Sriracha sauce, a spicy Thai-style hot chili sauce is so hot the city of Irwindale, California attempted to halt production of the condiment over complaints that fumes from the makers, Fong Foods factory, leave neighbors with irritated eyes, throats and headaches.
According to Jeanette Settembre with the New York Daily News, a judge ruled that the factory can stay open, but another hearing on November 22 could cease bottling.

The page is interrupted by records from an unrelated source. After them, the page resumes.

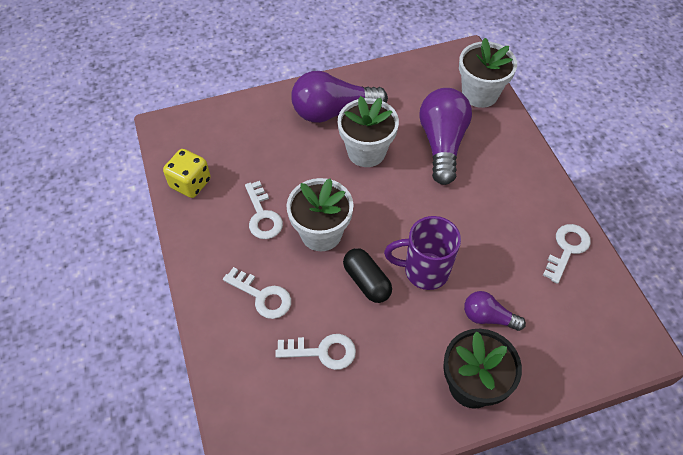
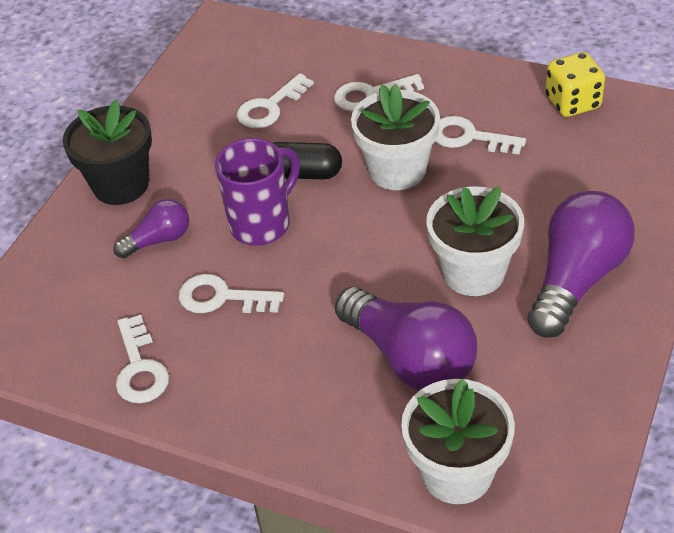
camera: 135 degrees right, 10 degrees down
none -> white key [179,274,284,313]

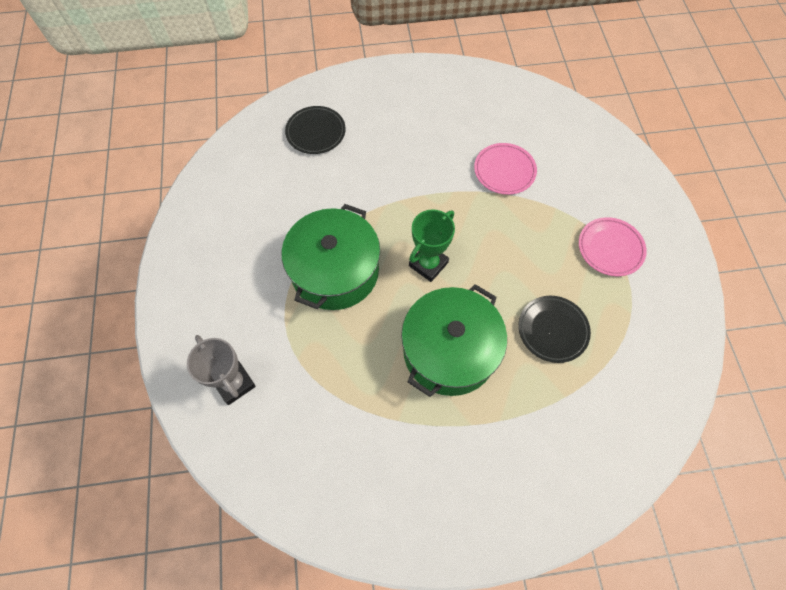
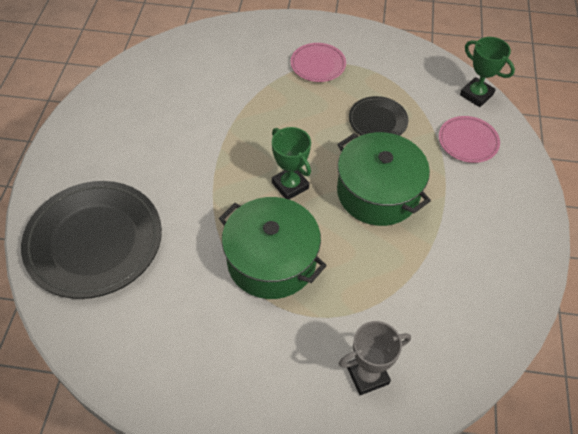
camera: 75 degrees left, 10 degrees down
black plate [285,106,345,154] -> black plate [21,181,162,299], size x2.00
pink plate [474,143,537,195] -> pink plate moved to [439,116,500,163]
none -> green trophy [460,37,515,107]

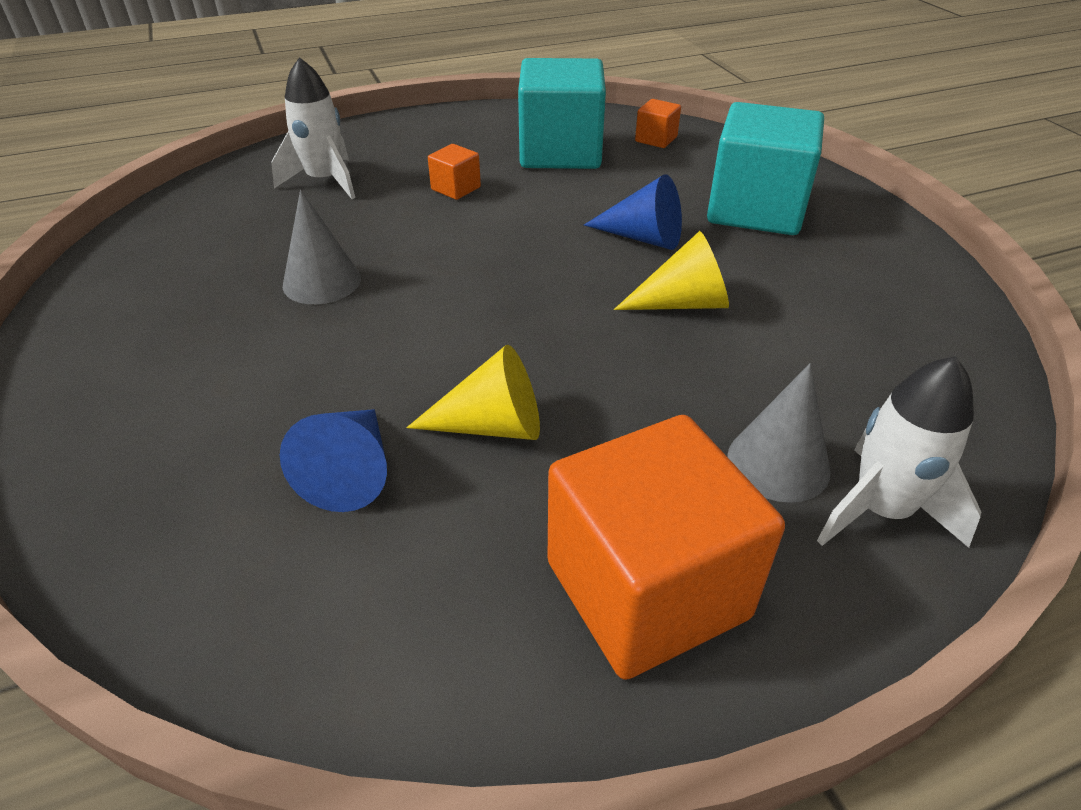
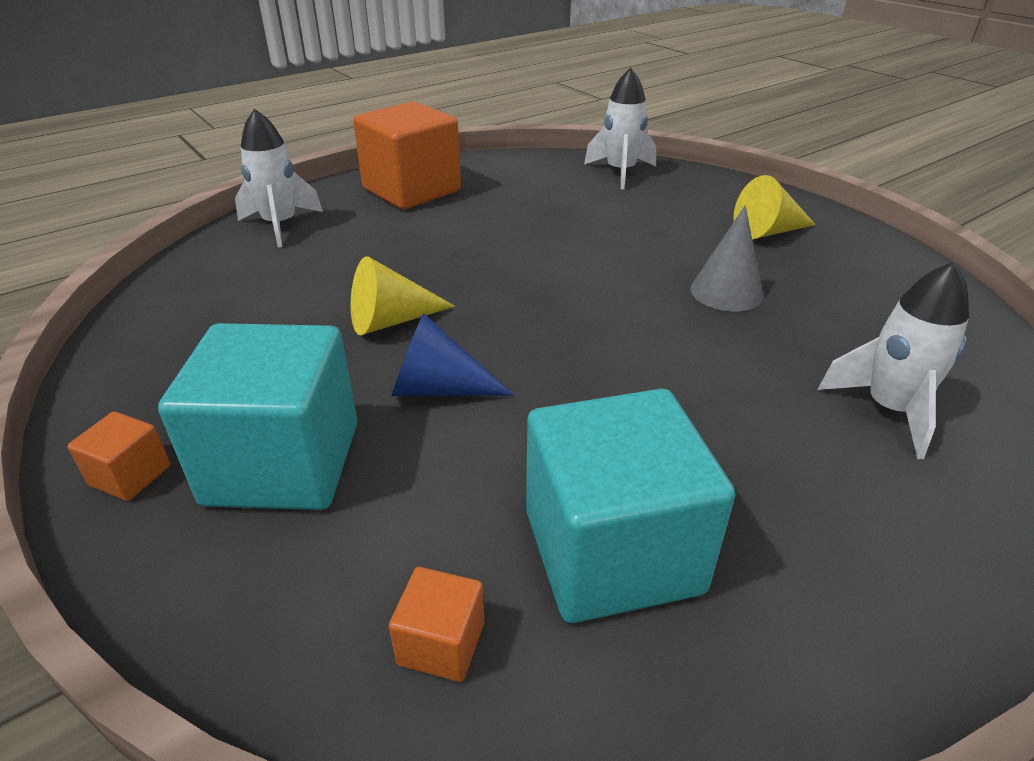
camera: 165 degrees right, 5 degrees down
blue cone [280,409,387,512] -> none
yellow cone [407,345,540,440] -> yellow cone moved to [734,175,816,240]
orange cube [428,144,481,200] -> orange cube moved to [67,412,170,501]
grey cone [727,363,831,503] -> none
none -> white rocket [584,68,656,189]

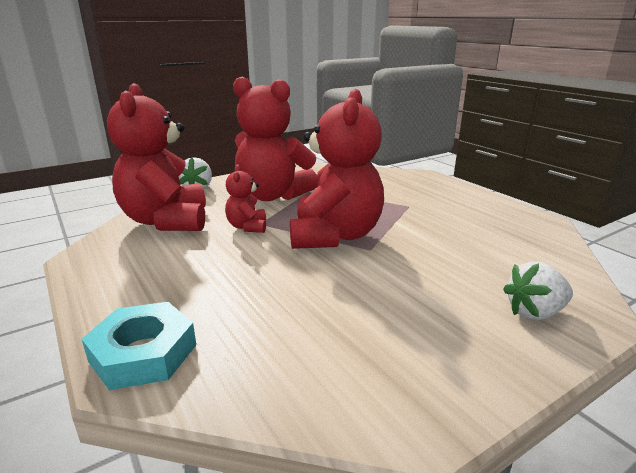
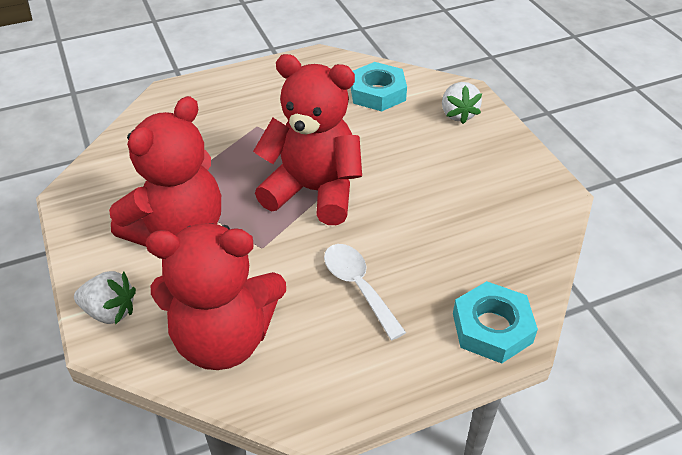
camera: 80 degrees left, 20 degrees up
red teddy bear [225,164,266,233] -> none
none -> white spoon [324,244,406,340]
none -> turquoise nut [351,62,407,112]

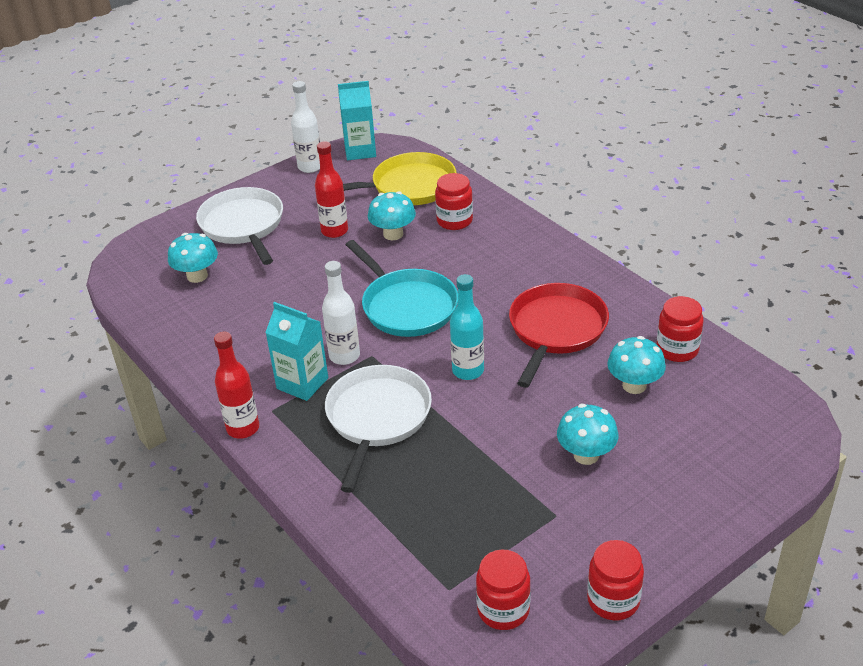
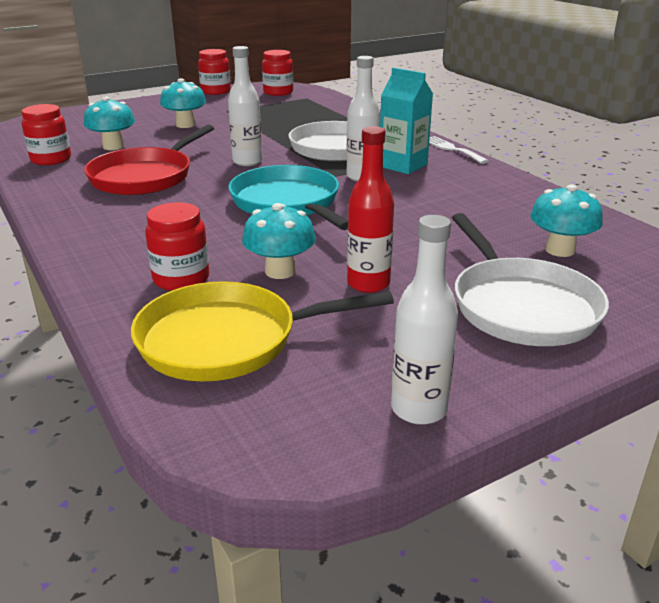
camera: 175 degrees left, 10 degrees down
red bottle [214,332,259,439] -> white fork [429,136,488,164]
turquoise carton [338,81,376,160] -> none
turquoise bottle [450,274,484,380] -> white bottle [228,46,262,166]

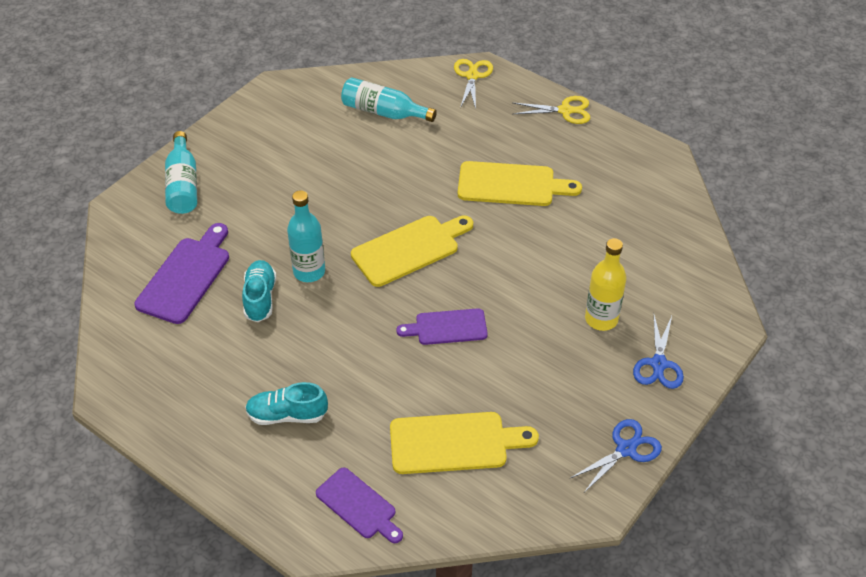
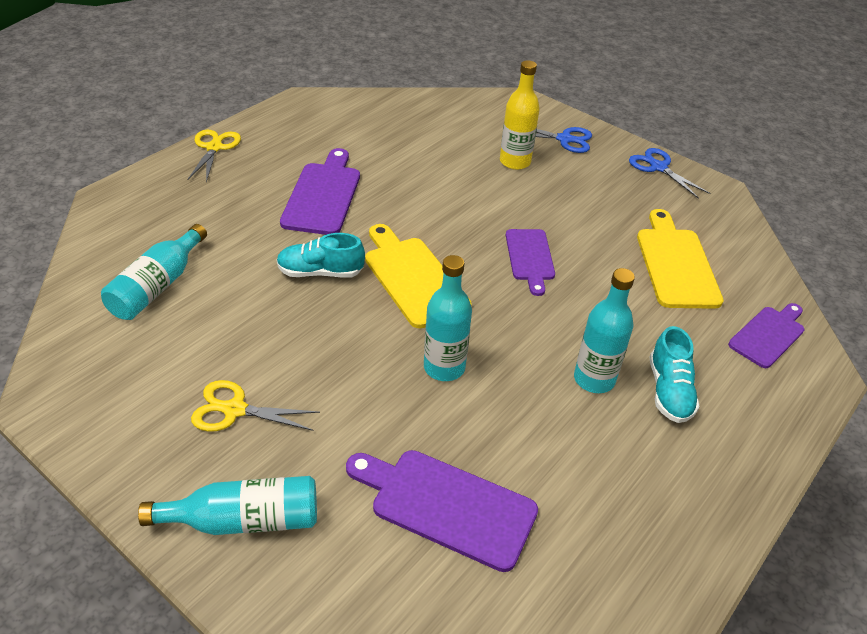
camera: 90 degrees left, 5 degrees down
turquoise shoe [242,260,276,322] -> turquoise shoe moved to [277,233,365,278]
yellow scissors [454,59,493,109] -> yellow scissors moved to [191,380,320,432]
yellow cutting board [458,161,582,206] -> purple cutting board [280,148,360,235]
none -> turquoise bottle [574,268,635,393]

Jeanette notes Huy Fong Foods founder David Tran developed America’s most famous sriracha in the early 1980s and in the years since, Jeanette claims it moved up the ranks, rivaling soy sauce as the nation’s favorite Asian-influenced condiment.
“Lay’s debuted sriracha potato chips, Jack Link’s Beef Jerky has a sriracha hot chili sauce flavor and Subway launched a Fiery Footlong menu this month featuring sriracha chicken and sriracha steak melts.”
But the rooster-logoed bottle of Tuong Ot Sriracha isn’t the only sriracha, and the Huy Fong Foods’ sauce, which includes red jalapeño peppers, sugar, salt and vinegar, isn’t even traditional, according to chef Pichet Ong of Qi Esarn Thai Kitchen, who co-created the menu at Qi Esarn Thai Kitchen in Union Square, Times Square and Williamsburg.
“Sriracha, culturally speaking, is more of a street food condiment you see in fast food or casual concept restaurants like ketchup,” says Ong, who recommends pairing the spicy sauce with easy eats like omelettes or stir-fried glass noodles. “It’s not something you typically see served in nice restaurants.”
Ong insists home chefs go with a more authentic Thai approach by using Thai chili peppers instead of jalapeños, and even provides readers his own recipe.
PICHET ONG’S SRIRACHA RECIPE
Qi Esarn Thai Kitchen
1 1/4 cups fresh red long hot pepper, stemmed, seeded, sliced thinly (about 5 4-inch peppers)
3 tablespoons red Thai chilis, stemmed, seeded, thinly sliced. (6 chilis, 2 inches long)
2 tablespoons thinly sliced fresh garlic (3 cloves)
2 tablespoons rice vinegar
1 tablespoon tomato paste
1 1/2 tablespoons sugar
2 tablespoons fish sauce (Red Boat or Megachef brand preferably)
2 tablespoons canola oil
Water to thin (1-2 tablespoons), optional
1. In a blender, place garlic, peppers and Thai chilis.
2. Add rest of ingredients and blend until smooth. (If you don’t have a blender, use a food processor.)
3. Taste and add more seasoning to your preference. Thin out with water if you desire.
4. Serve it with a traditional Thai omelet with oysters or mussels, called hoi tod.